Часть из них он пересказывал мне, причем в более живой манере, чем ему удалось запечатлеть на бумаге, часть были мне неизвестна, многие оказались незаконченными. Все можно было назвать по меньшей мере необычным. И все это, без сомнения, произошло с ним в тот или иной период его бродяжнической жизни, хотя местами он прятался за излюбленным Гофманом приемом переведения действия на третье лицо.
Передаваемому мне на словах я мог лишь верить, ибо для него, по крайней мере, эти истории были истинны. Никоим образом нельзя было считать их выдумками, так как появлялись они в моменты прозрения внутренней структуры событий, непрозрачных постороннему глазу. Десять человек, видевших, как змея переползала через тропинку, по-разному опишут это, но есть еще одиннадцатый, который увидит нечто большее, чем просто змею, тропинку и движение. О’Мэлли как раз и был таким одиннадцатым. Он видел все в целом, озирая события с высоты птичьего полета неким внутренним оком, когда прочие могли разглядеть лишь ограниченные аспекты с различных углов зрения. Его обвиняли в том, что он привирает, поскольку он говорил о деталях, угадывая их за горизонтом. Прежде чем они покажутся и сделаются видимы тем, кто не дождался их появления и ушел.
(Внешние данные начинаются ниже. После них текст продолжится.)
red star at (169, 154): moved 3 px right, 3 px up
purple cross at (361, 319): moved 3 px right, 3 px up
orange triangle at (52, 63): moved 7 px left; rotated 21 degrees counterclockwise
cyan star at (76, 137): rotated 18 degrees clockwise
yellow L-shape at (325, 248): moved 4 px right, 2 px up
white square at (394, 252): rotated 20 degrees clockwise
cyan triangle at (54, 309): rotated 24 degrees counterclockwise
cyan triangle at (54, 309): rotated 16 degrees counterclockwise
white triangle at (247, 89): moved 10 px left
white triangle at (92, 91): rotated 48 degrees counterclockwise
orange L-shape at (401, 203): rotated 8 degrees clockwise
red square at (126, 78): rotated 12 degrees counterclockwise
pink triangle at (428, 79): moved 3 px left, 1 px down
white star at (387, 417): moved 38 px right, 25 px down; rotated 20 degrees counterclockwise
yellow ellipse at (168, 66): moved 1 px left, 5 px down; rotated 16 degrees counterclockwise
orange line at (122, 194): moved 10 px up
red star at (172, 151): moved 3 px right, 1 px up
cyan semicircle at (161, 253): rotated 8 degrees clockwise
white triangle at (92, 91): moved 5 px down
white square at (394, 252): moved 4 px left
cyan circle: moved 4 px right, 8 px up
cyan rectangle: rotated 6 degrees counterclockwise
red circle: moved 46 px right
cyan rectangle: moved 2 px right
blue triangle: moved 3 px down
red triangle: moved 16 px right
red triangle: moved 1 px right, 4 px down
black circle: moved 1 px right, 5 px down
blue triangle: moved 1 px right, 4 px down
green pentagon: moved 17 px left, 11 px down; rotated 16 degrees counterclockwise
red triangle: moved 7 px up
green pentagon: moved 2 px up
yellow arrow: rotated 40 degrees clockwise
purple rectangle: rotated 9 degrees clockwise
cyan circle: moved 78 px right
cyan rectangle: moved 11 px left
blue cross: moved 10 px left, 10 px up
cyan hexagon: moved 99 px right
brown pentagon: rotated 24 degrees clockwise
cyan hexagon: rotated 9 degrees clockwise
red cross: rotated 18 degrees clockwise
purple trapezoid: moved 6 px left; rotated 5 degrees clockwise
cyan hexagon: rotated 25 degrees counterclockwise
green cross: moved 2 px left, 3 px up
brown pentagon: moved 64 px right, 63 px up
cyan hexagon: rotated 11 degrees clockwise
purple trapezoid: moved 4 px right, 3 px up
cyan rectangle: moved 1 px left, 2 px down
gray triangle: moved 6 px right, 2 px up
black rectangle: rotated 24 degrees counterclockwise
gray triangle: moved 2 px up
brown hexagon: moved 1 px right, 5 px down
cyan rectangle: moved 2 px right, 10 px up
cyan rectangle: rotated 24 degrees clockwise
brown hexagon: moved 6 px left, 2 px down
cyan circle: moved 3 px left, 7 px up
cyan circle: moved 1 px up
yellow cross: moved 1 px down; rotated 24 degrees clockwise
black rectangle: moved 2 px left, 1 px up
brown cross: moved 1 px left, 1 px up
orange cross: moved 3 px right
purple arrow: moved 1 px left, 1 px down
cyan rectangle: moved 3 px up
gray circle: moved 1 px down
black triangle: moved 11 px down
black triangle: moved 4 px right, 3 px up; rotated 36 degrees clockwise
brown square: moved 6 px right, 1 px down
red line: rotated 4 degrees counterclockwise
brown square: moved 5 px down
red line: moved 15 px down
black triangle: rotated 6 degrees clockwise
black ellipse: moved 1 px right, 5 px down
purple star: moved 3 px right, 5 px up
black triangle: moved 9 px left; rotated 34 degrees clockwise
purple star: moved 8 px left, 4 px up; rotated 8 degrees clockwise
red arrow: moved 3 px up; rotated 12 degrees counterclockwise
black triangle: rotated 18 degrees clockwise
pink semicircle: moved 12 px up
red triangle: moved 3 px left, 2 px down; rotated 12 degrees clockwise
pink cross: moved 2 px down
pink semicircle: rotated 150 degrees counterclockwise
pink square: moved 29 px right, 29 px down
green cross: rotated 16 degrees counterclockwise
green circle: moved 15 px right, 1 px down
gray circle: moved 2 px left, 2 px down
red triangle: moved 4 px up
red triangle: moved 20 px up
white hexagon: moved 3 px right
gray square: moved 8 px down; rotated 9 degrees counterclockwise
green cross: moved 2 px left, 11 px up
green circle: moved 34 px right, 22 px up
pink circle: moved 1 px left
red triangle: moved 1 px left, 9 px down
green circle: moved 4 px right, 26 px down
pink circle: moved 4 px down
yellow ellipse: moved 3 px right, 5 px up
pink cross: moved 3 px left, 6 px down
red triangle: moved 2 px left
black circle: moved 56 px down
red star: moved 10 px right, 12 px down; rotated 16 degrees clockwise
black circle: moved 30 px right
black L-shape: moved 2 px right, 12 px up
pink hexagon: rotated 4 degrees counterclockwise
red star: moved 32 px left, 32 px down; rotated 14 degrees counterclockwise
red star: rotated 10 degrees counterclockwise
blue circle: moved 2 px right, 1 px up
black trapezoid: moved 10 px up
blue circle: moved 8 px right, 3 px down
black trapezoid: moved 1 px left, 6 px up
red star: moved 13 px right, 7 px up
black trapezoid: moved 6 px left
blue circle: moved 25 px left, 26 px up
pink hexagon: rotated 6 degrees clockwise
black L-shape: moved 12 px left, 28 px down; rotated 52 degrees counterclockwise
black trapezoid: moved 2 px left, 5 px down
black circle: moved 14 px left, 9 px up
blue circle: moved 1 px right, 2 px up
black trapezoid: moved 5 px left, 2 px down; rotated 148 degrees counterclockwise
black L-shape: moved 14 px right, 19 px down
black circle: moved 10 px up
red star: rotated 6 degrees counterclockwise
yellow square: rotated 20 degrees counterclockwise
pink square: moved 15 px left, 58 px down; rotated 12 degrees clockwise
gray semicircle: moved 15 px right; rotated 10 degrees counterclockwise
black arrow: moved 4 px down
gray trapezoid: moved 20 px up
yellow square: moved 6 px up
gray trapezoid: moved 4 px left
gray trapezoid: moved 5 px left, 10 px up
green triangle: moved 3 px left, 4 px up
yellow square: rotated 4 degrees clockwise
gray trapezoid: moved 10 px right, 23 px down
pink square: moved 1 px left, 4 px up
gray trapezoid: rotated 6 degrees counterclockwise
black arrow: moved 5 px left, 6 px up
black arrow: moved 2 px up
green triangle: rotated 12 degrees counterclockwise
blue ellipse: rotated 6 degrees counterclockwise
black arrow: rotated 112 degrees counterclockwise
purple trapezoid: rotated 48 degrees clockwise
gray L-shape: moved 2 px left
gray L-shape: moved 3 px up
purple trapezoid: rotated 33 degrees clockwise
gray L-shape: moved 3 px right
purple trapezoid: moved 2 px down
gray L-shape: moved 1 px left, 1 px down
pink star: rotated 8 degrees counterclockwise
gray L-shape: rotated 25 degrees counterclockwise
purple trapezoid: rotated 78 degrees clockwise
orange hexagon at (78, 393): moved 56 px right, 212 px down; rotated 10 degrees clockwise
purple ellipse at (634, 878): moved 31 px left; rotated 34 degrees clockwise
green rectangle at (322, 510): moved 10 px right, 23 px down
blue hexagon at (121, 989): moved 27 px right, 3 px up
То есть я хочу сказать, что в обыденных событиях он подмечал влияние незримых прочим приливов и отливов. И независимо от расстояния или времени, отделявших его от предмета наблюдения — будь то минута или миля, — постигал все целиком. Пока остальные десять человек распространялись о том, к какому виду относится змея, его захватывала красота тропинки, великолепие быстрого скольжения, понимание природы побуждающих, препятствующих, меняющихся сил.
Пока прочие рассуждали о том, куда направлялась змея, о ее длине в дюймах и скорости в сантиметрах, он, минуя эти несущественные подробности, погружался в самую суть. И в этой особенности, разделяемой с прочими людьми мистического настроя, проявляется некое любопытное презрение к рассудку. Для него интеллект, на который столь полагается современный мир, был не более чем ущелье, усыпанное костями. И почитать его — значило почитать лишь форму. Без внутренней правды, потому что ее можно было постичь, лишь став ею, ощутив своим существом. Словом, интеллект критичен, а не созидателен, а для О’Мэлли быть лишенным воображения казалось худшей из форм неразумия.
«Сухие, бесплодные умы! — восклицал он с кельтской безудержностью. — Сумели ли, спрашиваю вас, все философии и науки мира хоть на дюйм продвинуть развитие единой души?»
Для него неприметный мечтатель, плетущий где-нибудь в мансарде свою паутину красоты, был куда более велик, чем острейший критический ум. Ибо первый, сколь бы несовершенной ни была его манера, пусть заикаясь, но все же пытался вымолвить нашептанное Богом, а второй лишь разрушал мыслительные построения других людей.